▶ [Activity]: Write down exactly the lines of the records below, beginning with the first and ending with the line that includes "[445,117,484,133] ROM) ->".

*** Data supplied ***

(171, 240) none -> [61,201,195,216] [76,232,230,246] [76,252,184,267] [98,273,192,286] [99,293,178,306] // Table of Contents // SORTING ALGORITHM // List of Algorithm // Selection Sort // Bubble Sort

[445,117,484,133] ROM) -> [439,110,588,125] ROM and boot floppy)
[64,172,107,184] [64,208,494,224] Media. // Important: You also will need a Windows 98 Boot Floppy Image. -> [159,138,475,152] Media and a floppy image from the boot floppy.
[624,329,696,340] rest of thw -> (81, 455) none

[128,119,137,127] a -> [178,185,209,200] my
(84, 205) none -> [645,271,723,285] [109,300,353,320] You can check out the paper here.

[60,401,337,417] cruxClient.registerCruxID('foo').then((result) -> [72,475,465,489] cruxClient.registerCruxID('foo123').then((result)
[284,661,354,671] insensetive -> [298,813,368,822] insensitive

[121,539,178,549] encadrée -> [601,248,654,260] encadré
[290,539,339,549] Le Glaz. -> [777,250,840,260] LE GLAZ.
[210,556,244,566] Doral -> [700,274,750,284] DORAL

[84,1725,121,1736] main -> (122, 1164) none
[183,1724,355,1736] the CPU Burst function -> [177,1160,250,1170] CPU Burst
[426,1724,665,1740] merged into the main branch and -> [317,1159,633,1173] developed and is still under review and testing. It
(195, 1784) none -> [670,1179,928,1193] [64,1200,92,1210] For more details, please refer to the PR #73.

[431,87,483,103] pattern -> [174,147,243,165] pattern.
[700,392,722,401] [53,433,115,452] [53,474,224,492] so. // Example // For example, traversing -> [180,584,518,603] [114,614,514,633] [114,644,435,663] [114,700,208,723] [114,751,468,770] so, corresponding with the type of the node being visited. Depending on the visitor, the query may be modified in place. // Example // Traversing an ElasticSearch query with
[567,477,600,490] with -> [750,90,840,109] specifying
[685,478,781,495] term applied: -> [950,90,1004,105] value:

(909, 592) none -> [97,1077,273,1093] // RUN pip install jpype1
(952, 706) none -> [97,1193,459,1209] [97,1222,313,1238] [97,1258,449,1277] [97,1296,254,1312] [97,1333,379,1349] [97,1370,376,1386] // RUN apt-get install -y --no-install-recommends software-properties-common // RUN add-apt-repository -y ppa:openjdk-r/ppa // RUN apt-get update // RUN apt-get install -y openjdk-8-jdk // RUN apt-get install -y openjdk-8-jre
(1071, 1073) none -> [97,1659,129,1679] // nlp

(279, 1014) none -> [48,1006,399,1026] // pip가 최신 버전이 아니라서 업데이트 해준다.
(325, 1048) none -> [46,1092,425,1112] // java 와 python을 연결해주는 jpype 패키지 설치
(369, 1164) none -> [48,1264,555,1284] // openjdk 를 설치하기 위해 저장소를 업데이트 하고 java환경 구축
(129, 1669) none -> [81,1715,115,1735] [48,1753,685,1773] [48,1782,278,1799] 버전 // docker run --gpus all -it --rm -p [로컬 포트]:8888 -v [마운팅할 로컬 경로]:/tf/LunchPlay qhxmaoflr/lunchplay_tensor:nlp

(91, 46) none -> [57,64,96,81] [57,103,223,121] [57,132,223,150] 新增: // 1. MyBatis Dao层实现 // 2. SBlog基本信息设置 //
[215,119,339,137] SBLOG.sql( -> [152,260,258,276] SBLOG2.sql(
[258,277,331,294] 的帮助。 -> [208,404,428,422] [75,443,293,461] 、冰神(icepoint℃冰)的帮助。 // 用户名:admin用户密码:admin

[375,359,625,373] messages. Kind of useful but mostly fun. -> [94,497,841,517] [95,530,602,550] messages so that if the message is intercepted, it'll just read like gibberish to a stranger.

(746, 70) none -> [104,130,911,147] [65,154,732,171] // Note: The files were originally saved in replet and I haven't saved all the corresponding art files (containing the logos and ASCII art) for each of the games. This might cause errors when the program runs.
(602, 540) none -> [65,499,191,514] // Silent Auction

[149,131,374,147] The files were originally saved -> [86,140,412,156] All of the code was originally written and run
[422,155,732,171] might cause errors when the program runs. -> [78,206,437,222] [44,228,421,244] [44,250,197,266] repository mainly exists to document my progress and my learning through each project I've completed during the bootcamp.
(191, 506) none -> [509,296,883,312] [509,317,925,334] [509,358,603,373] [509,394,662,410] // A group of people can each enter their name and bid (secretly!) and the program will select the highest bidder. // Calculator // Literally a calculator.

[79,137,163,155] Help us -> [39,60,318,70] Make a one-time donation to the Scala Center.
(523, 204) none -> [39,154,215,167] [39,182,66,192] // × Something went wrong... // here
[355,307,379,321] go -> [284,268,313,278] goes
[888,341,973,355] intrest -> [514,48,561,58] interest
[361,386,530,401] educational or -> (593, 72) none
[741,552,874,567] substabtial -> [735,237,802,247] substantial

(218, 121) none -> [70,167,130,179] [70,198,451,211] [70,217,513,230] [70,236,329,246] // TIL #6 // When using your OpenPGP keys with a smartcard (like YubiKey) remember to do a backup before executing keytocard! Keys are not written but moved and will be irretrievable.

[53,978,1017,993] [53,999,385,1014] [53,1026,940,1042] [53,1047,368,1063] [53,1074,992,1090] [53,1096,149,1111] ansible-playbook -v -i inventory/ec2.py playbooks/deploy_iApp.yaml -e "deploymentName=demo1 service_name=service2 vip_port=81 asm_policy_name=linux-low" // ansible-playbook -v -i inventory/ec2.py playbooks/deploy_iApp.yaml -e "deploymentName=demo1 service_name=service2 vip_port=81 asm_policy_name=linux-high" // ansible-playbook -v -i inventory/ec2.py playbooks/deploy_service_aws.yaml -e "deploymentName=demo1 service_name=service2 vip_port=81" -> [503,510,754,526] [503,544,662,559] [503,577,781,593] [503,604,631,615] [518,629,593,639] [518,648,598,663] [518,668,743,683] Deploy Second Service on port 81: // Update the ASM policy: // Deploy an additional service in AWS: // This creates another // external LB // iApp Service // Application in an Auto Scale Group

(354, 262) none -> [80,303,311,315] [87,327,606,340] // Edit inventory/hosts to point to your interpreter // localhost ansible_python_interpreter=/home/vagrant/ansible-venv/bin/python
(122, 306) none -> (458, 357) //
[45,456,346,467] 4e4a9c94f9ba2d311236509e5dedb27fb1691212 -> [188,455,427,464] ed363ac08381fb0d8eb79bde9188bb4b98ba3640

*** End of Data supplied ***

▶ [Result]:
(171, 240) none -> [61,201,195,216] [76,232,230,246] [76,252,184,267] [98,273,192,286] [99,293,178,306] // Table of Contents // SORTING ALGORITHM // List of Algorithm // Selection Sort // Bubble Sort

[445,117,484,133] ROM) -> [439,110,588,125] ROM and boot floppy)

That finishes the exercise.